Bug in fgsub
trinker opened this issue · 0 comments
trinker commented
The algorith tries to be clever and fast but leads to a repalcement that is not desired. The original pattern
in fgsub
matches the location in the string but when the replacement occurs this is done on the entire string rather than the location of the first pattern match.
x <- c("00:04", "00:08", "00:01", "06:14", "00:02", "00:04", "00:08",
"00:01", "06:14", "00:02")
mgsub <- textclean::mgsub
#fgsub <- function (x, pattern, fun, ...) {
locs <- stringi::stri_detect_regex(x, pattern)
locs[is.na(locs)] <- FALSE
txt <- x[locs]
hits <- stringi::stri_extract_all_regex(txt, pattern)
pats <- unique(unlist(hits))
reps <- paste0("textcleanholder", seq_along(pats), "textcleanholder")

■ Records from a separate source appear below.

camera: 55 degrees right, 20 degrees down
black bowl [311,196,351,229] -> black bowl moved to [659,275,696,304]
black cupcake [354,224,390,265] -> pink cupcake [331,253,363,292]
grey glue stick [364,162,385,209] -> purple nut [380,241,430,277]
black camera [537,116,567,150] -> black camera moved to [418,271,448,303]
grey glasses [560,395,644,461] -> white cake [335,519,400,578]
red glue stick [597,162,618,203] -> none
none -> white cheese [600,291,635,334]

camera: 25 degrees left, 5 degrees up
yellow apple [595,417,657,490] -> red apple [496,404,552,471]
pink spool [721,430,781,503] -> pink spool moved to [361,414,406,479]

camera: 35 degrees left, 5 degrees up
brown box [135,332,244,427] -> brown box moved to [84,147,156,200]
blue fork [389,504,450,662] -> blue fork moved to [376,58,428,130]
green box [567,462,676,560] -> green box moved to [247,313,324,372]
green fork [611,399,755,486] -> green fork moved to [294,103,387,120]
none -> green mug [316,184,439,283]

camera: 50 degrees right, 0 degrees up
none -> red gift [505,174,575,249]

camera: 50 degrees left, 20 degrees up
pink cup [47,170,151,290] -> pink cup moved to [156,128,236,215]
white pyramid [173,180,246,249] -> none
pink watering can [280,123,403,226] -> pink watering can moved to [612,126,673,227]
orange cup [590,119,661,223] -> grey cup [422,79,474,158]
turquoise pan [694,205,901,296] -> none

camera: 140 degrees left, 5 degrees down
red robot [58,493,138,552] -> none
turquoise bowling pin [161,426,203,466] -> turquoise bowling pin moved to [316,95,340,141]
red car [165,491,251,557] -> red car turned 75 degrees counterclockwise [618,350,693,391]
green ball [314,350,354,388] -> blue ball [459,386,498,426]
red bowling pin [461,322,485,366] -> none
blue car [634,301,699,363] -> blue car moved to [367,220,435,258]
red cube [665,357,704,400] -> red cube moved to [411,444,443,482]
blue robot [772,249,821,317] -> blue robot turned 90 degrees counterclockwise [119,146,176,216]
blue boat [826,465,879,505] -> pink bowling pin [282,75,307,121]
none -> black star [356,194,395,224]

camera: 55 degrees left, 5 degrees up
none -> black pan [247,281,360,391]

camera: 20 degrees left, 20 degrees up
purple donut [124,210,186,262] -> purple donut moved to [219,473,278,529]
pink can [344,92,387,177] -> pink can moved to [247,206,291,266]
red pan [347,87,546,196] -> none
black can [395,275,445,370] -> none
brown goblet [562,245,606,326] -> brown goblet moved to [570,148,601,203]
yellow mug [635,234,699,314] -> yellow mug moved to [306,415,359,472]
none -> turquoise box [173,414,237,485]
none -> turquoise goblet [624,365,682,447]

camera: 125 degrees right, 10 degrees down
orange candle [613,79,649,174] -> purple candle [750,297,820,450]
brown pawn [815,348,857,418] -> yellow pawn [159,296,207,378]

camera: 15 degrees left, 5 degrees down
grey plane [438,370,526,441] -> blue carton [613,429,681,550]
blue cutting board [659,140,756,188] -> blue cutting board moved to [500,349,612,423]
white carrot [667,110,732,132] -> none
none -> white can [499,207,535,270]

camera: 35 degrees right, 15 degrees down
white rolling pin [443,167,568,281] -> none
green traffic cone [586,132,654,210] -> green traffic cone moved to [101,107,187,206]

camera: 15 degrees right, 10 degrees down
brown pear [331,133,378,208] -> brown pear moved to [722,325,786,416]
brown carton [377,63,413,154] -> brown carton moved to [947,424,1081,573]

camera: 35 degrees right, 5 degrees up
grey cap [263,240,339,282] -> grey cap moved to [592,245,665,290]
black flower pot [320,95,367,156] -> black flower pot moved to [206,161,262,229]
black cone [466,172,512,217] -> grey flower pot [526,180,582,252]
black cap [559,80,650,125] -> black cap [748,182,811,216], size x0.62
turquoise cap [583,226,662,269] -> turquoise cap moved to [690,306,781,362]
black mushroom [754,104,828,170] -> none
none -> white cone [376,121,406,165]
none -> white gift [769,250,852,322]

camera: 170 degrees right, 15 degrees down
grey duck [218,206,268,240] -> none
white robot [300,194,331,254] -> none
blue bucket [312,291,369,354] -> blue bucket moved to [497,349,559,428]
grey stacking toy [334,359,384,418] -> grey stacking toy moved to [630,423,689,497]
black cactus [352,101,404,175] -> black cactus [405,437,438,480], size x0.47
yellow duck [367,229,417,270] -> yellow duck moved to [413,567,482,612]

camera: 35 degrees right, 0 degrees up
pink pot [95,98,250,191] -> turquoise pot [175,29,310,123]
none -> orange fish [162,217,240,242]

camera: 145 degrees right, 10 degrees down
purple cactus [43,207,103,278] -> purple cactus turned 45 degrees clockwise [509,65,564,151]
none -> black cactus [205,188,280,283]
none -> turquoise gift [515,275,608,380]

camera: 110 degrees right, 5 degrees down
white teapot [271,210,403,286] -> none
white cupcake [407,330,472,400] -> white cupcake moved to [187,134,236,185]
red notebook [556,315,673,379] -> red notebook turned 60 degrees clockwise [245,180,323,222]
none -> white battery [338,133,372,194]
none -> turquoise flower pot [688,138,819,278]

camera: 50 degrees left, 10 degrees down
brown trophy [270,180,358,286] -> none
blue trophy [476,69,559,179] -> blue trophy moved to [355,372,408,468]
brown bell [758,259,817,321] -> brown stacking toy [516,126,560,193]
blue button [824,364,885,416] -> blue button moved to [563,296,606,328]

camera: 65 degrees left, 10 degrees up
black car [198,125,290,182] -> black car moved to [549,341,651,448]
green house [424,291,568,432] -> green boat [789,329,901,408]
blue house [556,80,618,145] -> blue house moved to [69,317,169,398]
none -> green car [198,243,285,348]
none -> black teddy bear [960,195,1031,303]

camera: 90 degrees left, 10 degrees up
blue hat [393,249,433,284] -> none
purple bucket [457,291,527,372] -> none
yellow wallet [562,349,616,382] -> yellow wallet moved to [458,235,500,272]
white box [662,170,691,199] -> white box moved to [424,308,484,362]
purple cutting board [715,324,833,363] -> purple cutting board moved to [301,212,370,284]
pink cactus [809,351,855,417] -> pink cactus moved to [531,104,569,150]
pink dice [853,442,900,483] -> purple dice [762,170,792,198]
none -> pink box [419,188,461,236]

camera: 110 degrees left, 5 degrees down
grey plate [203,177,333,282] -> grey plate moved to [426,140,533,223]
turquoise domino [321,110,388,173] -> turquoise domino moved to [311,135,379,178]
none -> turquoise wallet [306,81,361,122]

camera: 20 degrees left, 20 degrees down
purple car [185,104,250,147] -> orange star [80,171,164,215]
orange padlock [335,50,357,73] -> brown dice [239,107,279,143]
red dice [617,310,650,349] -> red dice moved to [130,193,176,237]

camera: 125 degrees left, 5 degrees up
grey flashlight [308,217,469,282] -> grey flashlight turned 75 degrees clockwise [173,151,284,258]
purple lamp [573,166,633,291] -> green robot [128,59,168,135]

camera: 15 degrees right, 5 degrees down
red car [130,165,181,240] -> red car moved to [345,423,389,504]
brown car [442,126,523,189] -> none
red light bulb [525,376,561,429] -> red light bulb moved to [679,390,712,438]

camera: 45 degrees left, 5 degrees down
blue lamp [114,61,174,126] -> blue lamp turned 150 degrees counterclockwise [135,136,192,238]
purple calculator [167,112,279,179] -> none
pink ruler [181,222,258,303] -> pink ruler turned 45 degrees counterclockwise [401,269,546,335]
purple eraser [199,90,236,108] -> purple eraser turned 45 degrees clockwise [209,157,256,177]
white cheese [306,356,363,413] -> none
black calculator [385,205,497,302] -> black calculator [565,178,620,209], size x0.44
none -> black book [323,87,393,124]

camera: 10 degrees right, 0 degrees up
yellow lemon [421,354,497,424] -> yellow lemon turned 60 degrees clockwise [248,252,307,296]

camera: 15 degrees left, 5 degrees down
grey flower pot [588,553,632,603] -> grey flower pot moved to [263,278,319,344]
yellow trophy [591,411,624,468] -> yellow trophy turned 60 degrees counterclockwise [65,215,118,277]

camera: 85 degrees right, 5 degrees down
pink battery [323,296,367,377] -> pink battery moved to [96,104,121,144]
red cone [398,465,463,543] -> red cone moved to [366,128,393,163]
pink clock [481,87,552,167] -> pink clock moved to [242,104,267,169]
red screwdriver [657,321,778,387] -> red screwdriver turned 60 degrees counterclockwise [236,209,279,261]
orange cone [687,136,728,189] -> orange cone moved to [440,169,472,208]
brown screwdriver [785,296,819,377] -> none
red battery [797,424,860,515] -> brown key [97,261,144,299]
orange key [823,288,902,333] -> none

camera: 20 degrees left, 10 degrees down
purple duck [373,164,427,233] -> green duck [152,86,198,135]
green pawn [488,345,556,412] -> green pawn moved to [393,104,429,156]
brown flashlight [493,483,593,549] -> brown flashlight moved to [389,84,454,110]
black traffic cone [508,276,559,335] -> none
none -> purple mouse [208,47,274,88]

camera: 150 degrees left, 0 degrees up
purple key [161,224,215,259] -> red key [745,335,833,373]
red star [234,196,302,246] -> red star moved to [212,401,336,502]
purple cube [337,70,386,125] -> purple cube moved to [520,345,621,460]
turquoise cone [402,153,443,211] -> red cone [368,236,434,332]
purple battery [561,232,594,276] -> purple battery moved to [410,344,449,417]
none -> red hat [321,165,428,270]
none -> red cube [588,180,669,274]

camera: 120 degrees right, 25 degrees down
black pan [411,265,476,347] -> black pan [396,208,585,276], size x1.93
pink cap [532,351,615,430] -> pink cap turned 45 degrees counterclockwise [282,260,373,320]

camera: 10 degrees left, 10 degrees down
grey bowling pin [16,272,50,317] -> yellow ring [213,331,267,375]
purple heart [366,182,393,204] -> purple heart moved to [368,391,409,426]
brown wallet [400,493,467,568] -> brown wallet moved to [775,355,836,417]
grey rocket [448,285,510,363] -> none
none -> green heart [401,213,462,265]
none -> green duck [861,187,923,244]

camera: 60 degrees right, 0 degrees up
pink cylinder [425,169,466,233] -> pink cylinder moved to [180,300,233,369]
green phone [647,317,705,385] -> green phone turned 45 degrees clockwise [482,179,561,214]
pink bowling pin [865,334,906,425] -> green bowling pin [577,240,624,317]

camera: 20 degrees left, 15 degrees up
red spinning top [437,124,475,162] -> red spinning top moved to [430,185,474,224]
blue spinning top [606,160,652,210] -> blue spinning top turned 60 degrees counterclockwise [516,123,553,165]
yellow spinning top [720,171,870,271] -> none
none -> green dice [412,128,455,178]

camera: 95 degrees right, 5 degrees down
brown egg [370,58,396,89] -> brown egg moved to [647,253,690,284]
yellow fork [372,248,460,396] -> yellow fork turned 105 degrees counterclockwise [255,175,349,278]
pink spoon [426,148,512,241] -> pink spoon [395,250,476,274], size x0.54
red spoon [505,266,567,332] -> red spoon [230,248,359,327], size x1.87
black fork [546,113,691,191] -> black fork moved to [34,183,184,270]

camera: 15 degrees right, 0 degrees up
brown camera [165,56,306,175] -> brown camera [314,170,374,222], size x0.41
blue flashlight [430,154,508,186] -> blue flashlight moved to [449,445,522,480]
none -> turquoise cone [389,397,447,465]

freps <- unlist(lapply(pats, fun))
txt <- mgsub(txt, pats, reps)
x[locs] <- mgsub(txt, reps, freps)
x
#}
## output
## [1] " : 4" " : 8" " : 1" " 6:14" " : 2" " : 4" " : 8" " : 1" " 6:14" " : 2"
## desired output
## [1] " :04" " :08" " :01" " 6:14" " :02" " :04" " :08" " :01" " 6:14" " :02"